Re^2: Perl, Android web app, AJAX, JSON
by LanX (Saint) on Nov 21, 2017 at 08:07 UTC
Re^2: Perl, Android web app, AJAX, JSON
by monx663 (Sexton) on Nov 21, 2017 at 18:09 UTC
    Thanks for the input sundialsvc4.

    I am not sure whether I need to go as far as writing a daemon using RPC::Any::Server for my CMS, in order for the mobile apps to use the CMS as the data and logic "hub".

    This is a web based CMS, that is already written to be compatible with Apache::mod_perl, so I guess it would be unnecessary to wrap it in its own daemon, when Apache essentially does that, as well as provide much other web related functionality, such as cookie based client authentication, logging, caching, memory and performance optimizations etc.

      What others said about the value of previous advice is accurate.

      such as cookie based client authentication, logging, caching, memory and performance optimizations etc

      Apache cannot do some of that (memory and performance) for your code and might or might not be doing other parts as expected or to best practices. This thread is a bit vague though so it's hard to give real advice or discuss individual issues.

      For my part, I am almost always going to agree with anything Corion or LanX recommend. Yes to REST, never-ever to SOAP, yes to Ajax/HTML5 + whatever functionality (for persistent authentication or location services for example) the mobile device exposes through it that you need; use device agnostic JavaScript libraries. Keep up to date with security, OWASP is your best one stop shopping. nginx + uWSGI + plack harnessed apps should be preferred over apache and modperl. Always use standard packages like JSON::XS. Never roll your own. It seems easier or faster than frameworks, like Mojolicious, at first but except in the most trivial cases where you already know what you're doing, it's false economy. Take the learning hit up front instead of floundering your way to it down the road or landing in maintenance Hell.

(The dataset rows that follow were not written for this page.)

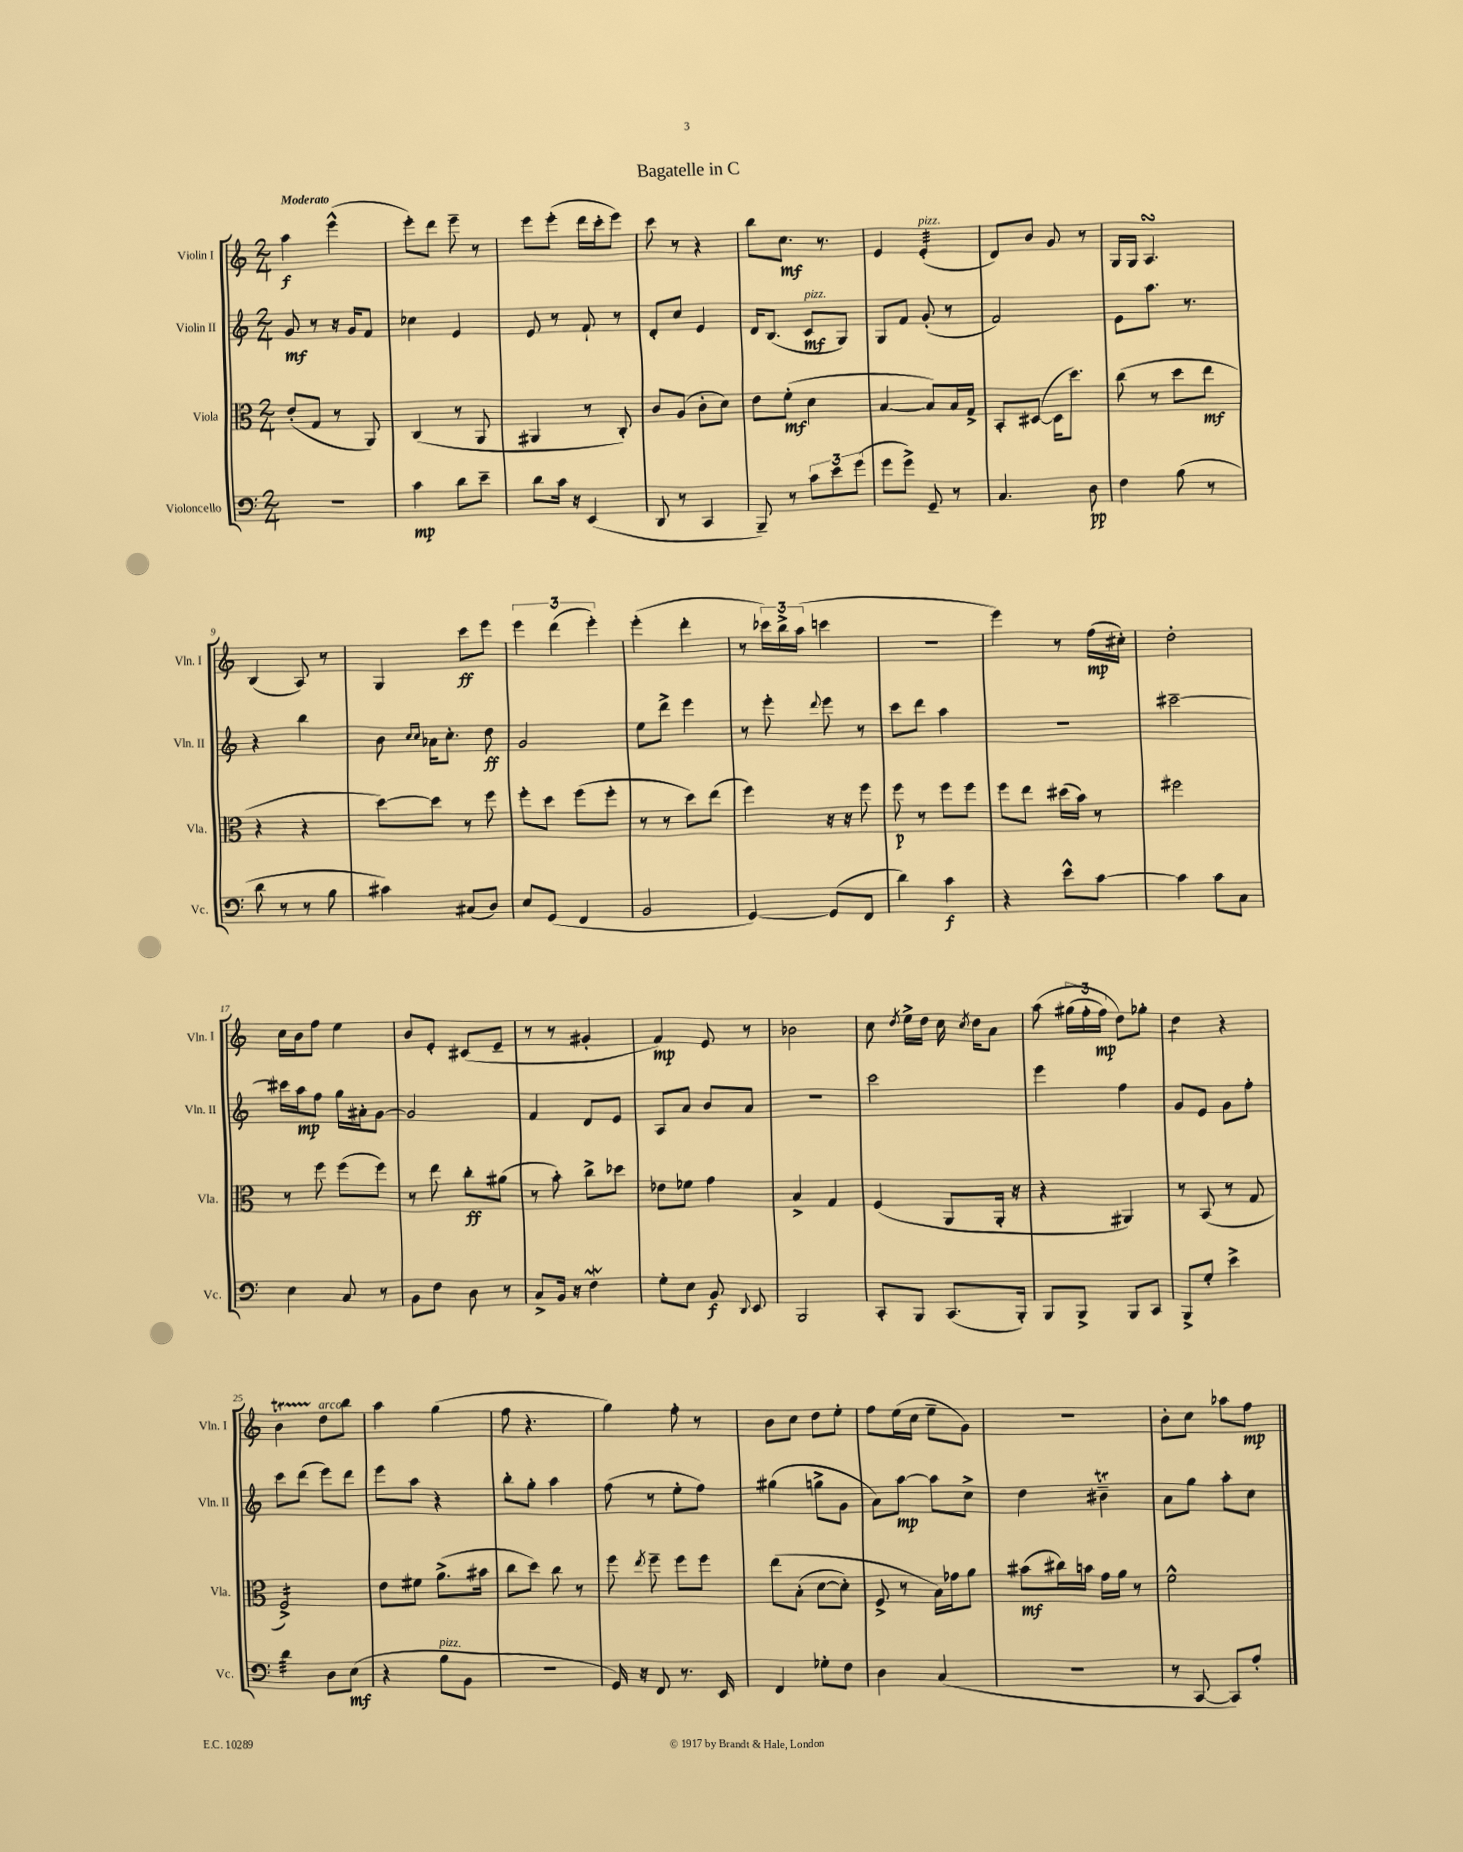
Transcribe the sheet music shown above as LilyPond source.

\header { title = "Bagatelle in C" }
<<
\new StaffGroup <<
\new Staff = "s0" \with { instrumentName = "Violin I" shortInstrumentName = "Vln. I" } {
    \clef treble \key c \major \numericTimeSignature \time 2/4 \tempo "Moderato"
    \autoBeamOff a''4\f e'''4-^( |
    e'''8[-.) d'''8] e'''8-- r8 |
    e'''8[ e'''8]-.( d'''16[ c'''16-. e'''8]) |
    c'''8 r8 r4 |
    b''8[ c''8.]\mf r8. |
    e'4 e'4:32-.^\markup { \italic "pizz." }( |
    d'8[) b'8] g'8 r8 |
    g16[ g16] a4.\turn |
    b4( a8) r8 |
    g4 c'''8[\ff e'''8] |
    \tuplet 3/2 { e'''4 d'''4( e'''4-.) } |
    e'''4-.( d'''4-. |
    r8 \tuplet 3/2 { ces'''16[) b''16-> a''16]( } c'''4 |
    R2 |
    e'''4) r8 f''16[\mp( cis''16]-.) |
    d''2-. |
    c''16[ b'16 f''8] e''4 |
    b'8[ e'8]-. cis'8[( e'8]-- |
    r8 r8 gis'4-. |
    f'4\mp) e'8 r8 |
    bes'2 |
    c''8 \acciaccatura { d''8 } e''16[-> d''16] c''16 \acciaccatura { c''8 } d''16[ a'8] |
    a''8\( \tuplet 3/2 { gis''16[( f''16-. f''16]\mp) } d''8[\) ges''8]-. |
    d''4:8 r4 |
    b'4\startTrillSpan d''8[\stopTrillSpan^\markup { \italic "arco" } b''8] |
    a''4 g''4( |
    f''8 r4. |
    g''4) f''8-. r8 |
    b'8[ c''8] d''8[ e''8]-. |
    f''8[ e''16( c''16] e''8[-- g'8]) |
    r2 |
    b'8[-. c''8] aes''8[ f''8]\mp \bar "|." |
}
\new Staff = "s1" \with { instrumentName = "Violin II" shortInstrumentName = "Vln. II" } {
    \clef treble \key c \major \numericTimeSignature \time 2/4
    \autoBeamOff g'8\mf r8 r16 g'16[ f'8] |
    ces''4 e'4 |
    e'8 r8 f'8-! r8 |
    d'8[-. c''8] e'4 |
    d'16[ b8.]( c'8[\mf^\markup { \italic "pizz." } g8]) |
    g8[ f'8] g'8-.( r8 |
    f'2) |
    e'8[ a''8.] r8. |
    r4 b''4 |
    b'8 \grace { c''16[ c''16] } aes'16[ c''8.]-. d''8\ff |
    g'2 |
    e''8[ d'''8]-> e'''4 |
    r8 e'''8-. \appoggiatura { d'''8 } e'''8 r8 |
    c'''8[ d'''8] a''4 |
    r2 |
    cis'''2~-- |
    cis'''16[ a''16\mp f''8] g''16[ ais'16-. g'8]~ |
    g'2 |
    f'4 d'8[ e'8] |
    a8[ a'8] b'8[ a'8] |
    R2 |
    c'''2 |
    e'''4 f''4 |
    g'8[ e'8] g'8[ f''8]-. |
    c'''8[ d'''8]( e'''8[) d'''8] |
    e'''8[ a''8] r4 |
    b''8[-. g''8]-. a''4 |
    f''8( r8 e''8[-. f''8]) |
    gis''4( g''8[-> g'8] |
    a'8[) a''8]~\mp a''8[ c''8]-> |
    d''4 bis'4--\trill |
    a'8[ g''8] a''8[-. c''8] \bar "|." |
}
\new Staff = "s2" \with { instrumentName = "Viola" shortInstrumentName = "Vla." } {
    \clef alto \key c \major \numericTimeSignature \time 2/4
    \autoBeamOff e'8[-.( g8] r8 a,8) |
    c4( r8 a,8 |
    ais,4 r8 c8-.) |
    c'8[ a8]( c'8[-. d'8]) |
    e'8[ f'8]-.\mf( d'4 |
    b4~ b8[) b16 g16]-> |
    b,8[-. dis8]~( dis16[ d''8.]) |
    c''8( r8 d''8[ e''8]\mf |
    r4 r4 |
    d''8[~) d''8] r8 f''8 |
    f''8[-. d''8] f''8[( f''8]-. |
    r8 r8 d''8[) e''8]( |
    f''4) r16 r16 f''8 |
    f''8\p r8 f''8[ f''8] |
    f''8[ e''8] dis''16[( b'16]) r8 |
    fis''2 |
    r8 f''8 f''8[( f''8]) |
    r8 e''8 c''8[-.\ff ais'8]( |
    r8 b'8-.) c''8[-> des''8] |
    ees'8[ fes'8] g'4 |
    b4-> g4 |
    f4( a,8[ a,16]-. r16 |
    r4 ais,4) |
    r8 b,8( r8 g8 |
    f2:16->) |
    e'8[ fis'8] a'8.[->( bis'16] |
    c''8[ d''8]) c''8 r8 |
    f''8 \acciaccatura { e''8 } f''8-- f''8[ f''8] |
    e''8[\( b8]-.( d'8[~ d'8]-.) |
    f8-> r8 b16[\) ges'16 a'8] |
    bis'8[\mf( cis''16) b'16] g'16[ a'16] r8 |
    f'2-^ \bar "|." |
}
\new Staff = "s3" \with { instrumentName = "Violoncello" shortInstrumentName = "Vc." } {
    \clef bass \key c \major \numericTimeSignature \time 2/4
    \autoBeamOff r2 |
    c'4\mp d'8[ e'8]-- |
    d'8[ c'16] r16 e,4( |
    d,8 r8 c,4 |
    b,,8--) r8 \tuplet 3/2 { c'8[ e'8 g'8]( } |
    g'8[ g'8]->) g,8-- r8 |
    c4. d8\pp |
    f4 b8( r8 |
    d'8 r8 r8 b8 |
    cis'4) cis8[( d8]) |
    e8[ g,8]( f,4 |
    b,2 |
    g,4~) g,8[( f,8] |
    d'4) c'4\f |
    r4 e'8[-^ c'8]~ |
    c'4 c'8[ c8] |
    e4 c8 r8 |
    b,8[ f8] d8 r8 |
    c8[-> b,16] r16 f4\mordent |
    g8[-. e8] b,8\f \appoggiatura { d,8 } e,8 |
    b,,2 |
    c,8[-. b,,8] c,8.[( b,,16]-.) |
    b,,8[ b,,8]-> b,,8[ c,8] |
    b,,8[-> g8]-. e'4-> |
    d'4:32 d8[ e8]\mf( |
    r4 b8[^\markup { \italic "pizz." } b,8] |
    r2 |
    g,16) r16 f,8 r8. e,16 |
    f,4 ges8[-. f8] |
    d4 c4( |
    R2 |
    r8 c,8~ c,8[) a8]-. \bar "|." |
}
>>
>>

        Great post, Your Mother. Thanks.

        Actually, it was me that mentioned your quoted keywords in response to a user suggesting I should modify my CMS to use RPC::Any::Server in order for it to act as a hub for the various mobile app clients.
        I especially liked reading about what PSGI/Plack is.
        Seeing this CMS is 100% object oriented, with most packages relying on package inheritance, making it Plack "harnessable" should not be too difficult. (famous last words)
        This web CMS essentially only has a single point of entry with every web request going to its main handler, which in turn invokes the relevant CMS Perl Package to handle the GET or POST, then return its HTML as a string ref to the main handler.

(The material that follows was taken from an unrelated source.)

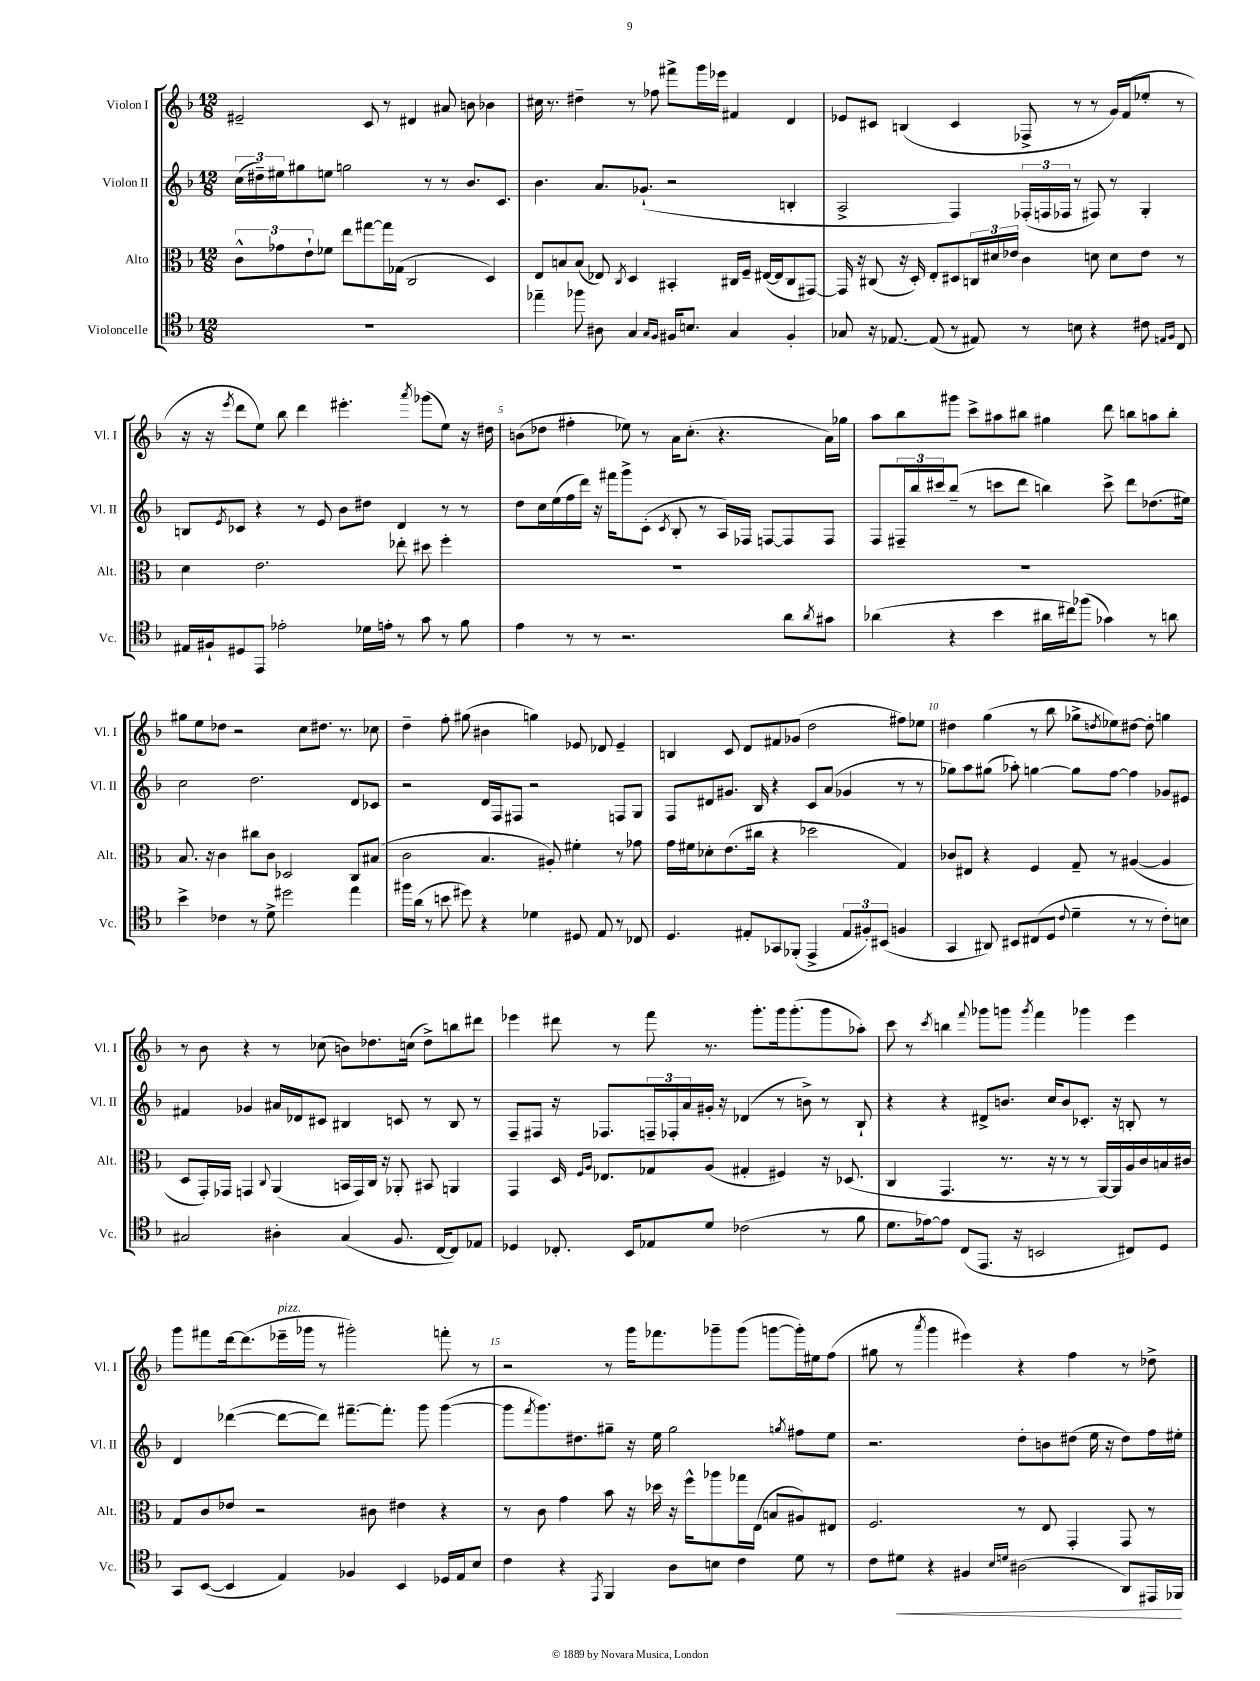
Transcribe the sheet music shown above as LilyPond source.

        Thanks for the homework
        Cheers,
        Konstantinos
      Sundial doesn't know anything about HTML, the web, programming, frameworks, interfaces, computers. He is the worst user on the site: http://perlmonks.com/?node=Worst%20Nodes. None of his code works. Don't waste time reading the mess they spew upon this site.

        😂😂😂 lol

        So he's just good at trolling innocent monks trying to go about the programming business? Funny guy.